In order to meet an ongoing demand from craft and mainstream brewers, Pacific Northwest hop acreage has increased 6.4 percent to 54,135 acres, according to the latest report from the USDA-NASS.
Hopsteiner’s U.S. hop farms are located in Yakima, Washington, a region that sees a 4 percent acreage increase year-over-year. Washington State takes the top spot of acreage in the Pacific Northwest, as it covers over 71.9 percent of the 54,135 acres. Over the past six years, that region alone has increased by 82 percent.
“We’re not surprised by this rapid growth of the hop industry as we have seen it first hand,” said Bill Elkins, Sales Representative for Hopsteiner. “There is a massive desire by craft beer drinkers for brewers to come up with unique, hoppy flavors. As growers, we’re receiving contracts from brewers which directly relates to not only how much acreage we need, but the growth of the hop business.”
Oregon, the second largest producer (by acreage) in the United States, has increased acreage by approximately 4 percent compared to 2016. Meanwhile Idaho, which remains the 3rd largest producer, reported the largest increase this year with 27 percent more acres strung for harvest when compared to last year. These regional numbers helped to officially make the U.S. the largest hop-growing country (acreage basis) in the world, ahead of Germany.

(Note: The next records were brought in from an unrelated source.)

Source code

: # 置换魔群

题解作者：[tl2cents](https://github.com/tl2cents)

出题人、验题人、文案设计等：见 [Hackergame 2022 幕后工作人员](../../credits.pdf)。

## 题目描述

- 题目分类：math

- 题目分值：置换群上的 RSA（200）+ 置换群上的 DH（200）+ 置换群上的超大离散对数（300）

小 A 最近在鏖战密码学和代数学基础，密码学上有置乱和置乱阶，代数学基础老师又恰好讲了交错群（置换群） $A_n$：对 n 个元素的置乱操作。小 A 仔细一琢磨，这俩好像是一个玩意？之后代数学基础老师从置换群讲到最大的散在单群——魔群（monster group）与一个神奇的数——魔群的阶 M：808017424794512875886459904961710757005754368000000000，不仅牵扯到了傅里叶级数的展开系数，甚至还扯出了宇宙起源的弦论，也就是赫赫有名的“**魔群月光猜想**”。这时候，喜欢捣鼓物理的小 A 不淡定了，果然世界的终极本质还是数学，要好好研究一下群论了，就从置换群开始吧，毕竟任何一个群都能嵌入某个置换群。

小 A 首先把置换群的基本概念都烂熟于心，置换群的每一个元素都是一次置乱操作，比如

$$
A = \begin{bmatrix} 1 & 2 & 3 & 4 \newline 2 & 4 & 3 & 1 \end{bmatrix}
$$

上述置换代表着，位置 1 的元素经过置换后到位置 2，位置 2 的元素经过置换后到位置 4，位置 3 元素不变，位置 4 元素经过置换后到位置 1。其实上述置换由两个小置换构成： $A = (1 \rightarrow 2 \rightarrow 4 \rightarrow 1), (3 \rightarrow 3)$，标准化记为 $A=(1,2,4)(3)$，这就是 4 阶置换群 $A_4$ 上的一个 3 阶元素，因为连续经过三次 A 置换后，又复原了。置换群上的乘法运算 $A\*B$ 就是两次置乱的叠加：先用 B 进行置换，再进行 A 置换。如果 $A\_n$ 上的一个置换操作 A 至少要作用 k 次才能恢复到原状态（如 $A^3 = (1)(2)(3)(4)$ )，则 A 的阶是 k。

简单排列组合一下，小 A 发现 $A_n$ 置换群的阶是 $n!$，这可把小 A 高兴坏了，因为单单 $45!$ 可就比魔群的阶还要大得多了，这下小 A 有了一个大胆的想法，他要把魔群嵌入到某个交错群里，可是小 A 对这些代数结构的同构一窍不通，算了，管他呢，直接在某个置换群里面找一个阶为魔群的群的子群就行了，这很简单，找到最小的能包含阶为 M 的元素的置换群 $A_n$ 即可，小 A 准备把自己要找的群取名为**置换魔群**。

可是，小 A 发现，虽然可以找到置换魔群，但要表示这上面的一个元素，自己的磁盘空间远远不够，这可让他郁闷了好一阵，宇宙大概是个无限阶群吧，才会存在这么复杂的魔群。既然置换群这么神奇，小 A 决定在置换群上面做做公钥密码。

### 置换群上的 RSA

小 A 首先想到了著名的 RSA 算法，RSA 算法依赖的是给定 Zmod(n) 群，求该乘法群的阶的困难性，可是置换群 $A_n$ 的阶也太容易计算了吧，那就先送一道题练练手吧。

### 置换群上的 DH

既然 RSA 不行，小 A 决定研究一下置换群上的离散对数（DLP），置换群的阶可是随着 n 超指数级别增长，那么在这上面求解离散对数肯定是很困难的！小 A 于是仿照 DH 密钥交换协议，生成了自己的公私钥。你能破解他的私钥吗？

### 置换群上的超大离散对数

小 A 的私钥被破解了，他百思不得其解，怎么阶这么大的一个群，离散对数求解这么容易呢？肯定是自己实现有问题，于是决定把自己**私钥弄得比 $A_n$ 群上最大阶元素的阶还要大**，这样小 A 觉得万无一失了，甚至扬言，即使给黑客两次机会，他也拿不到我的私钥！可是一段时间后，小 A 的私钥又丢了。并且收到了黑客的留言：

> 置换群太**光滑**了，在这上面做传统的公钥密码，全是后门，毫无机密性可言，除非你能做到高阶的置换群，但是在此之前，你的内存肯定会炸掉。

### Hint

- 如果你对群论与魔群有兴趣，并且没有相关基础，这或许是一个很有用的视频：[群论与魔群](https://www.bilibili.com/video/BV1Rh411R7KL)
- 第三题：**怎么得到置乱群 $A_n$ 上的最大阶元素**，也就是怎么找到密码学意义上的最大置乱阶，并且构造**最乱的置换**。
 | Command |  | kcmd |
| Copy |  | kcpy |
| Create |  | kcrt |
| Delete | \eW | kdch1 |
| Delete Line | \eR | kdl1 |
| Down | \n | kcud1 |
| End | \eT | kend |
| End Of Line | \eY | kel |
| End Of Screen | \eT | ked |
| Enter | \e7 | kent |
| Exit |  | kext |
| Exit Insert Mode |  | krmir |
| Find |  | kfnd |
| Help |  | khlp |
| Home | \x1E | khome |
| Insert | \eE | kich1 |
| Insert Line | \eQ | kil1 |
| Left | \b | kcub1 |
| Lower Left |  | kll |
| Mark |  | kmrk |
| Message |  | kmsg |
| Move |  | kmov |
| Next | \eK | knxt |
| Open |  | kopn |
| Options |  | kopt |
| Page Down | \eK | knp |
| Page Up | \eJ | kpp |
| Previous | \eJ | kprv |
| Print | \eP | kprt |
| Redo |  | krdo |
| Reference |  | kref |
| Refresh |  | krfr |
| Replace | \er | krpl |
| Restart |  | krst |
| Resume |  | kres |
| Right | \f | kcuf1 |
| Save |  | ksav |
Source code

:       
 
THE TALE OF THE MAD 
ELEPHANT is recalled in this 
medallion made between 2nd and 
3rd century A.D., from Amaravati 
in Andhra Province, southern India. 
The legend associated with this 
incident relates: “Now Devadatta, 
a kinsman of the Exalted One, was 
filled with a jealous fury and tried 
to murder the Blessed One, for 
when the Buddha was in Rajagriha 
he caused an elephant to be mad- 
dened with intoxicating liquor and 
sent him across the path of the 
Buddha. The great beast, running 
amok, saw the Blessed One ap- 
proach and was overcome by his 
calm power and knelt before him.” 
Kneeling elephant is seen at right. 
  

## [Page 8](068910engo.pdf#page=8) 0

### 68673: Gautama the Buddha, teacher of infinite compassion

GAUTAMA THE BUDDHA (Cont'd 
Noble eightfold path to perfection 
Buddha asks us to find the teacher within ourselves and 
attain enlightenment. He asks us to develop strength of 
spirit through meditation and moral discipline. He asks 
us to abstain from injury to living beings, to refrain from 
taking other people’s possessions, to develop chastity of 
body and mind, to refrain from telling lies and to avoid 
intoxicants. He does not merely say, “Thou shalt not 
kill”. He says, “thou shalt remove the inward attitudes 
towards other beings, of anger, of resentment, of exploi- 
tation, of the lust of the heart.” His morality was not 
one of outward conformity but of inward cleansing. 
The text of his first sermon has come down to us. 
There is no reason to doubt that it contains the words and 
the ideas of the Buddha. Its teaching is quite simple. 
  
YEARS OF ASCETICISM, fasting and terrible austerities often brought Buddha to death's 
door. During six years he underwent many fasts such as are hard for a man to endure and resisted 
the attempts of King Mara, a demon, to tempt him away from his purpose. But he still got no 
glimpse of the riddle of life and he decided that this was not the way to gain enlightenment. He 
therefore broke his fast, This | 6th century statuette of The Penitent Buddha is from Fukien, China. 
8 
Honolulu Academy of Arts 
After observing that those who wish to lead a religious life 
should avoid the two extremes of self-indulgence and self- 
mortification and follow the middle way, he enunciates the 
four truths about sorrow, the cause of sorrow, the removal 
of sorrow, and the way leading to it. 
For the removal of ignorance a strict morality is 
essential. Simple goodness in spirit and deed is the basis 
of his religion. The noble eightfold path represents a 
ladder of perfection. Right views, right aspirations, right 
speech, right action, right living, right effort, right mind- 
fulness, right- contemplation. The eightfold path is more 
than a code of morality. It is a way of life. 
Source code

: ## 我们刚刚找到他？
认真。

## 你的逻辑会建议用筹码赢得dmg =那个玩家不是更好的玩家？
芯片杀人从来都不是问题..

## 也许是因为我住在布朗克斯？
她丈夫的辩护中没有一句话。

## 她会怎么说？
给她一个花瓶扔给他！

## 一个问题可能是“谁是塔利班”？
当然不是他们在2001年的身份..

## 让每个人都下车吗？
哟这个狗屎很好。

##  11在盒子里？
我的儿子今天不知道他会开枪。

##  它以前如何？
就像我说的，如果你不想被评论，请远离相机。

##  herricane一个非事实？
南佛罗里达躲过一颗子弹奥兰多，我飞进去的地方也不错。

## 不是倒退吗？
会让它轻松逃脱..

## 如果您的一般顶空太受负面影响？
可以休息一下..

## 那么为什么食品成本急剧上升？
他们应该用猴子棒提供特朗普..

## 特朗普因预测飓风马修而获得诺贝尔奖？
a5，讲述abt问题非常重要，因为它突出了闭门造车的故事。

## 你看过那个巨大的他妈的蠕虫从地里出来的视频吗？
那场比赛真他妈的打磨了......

Cascade remains the single largest cultivated variety in the United States, though total reported acreage for this variety is projected to decrease approximately 5.5 percent when compared to 2016. Centennial acreage continues its upward trend of recent years and is projected to increase nearly 9 percent in 2017.
One of the more surprising developments in the report was Comet, an older hop with a fruity aroma, which has recently been revived by brewers looking for that “New England-type feel” for their beers. With an increase of 76 percent, Comet saw the highest percentage increase by far among hop varieties.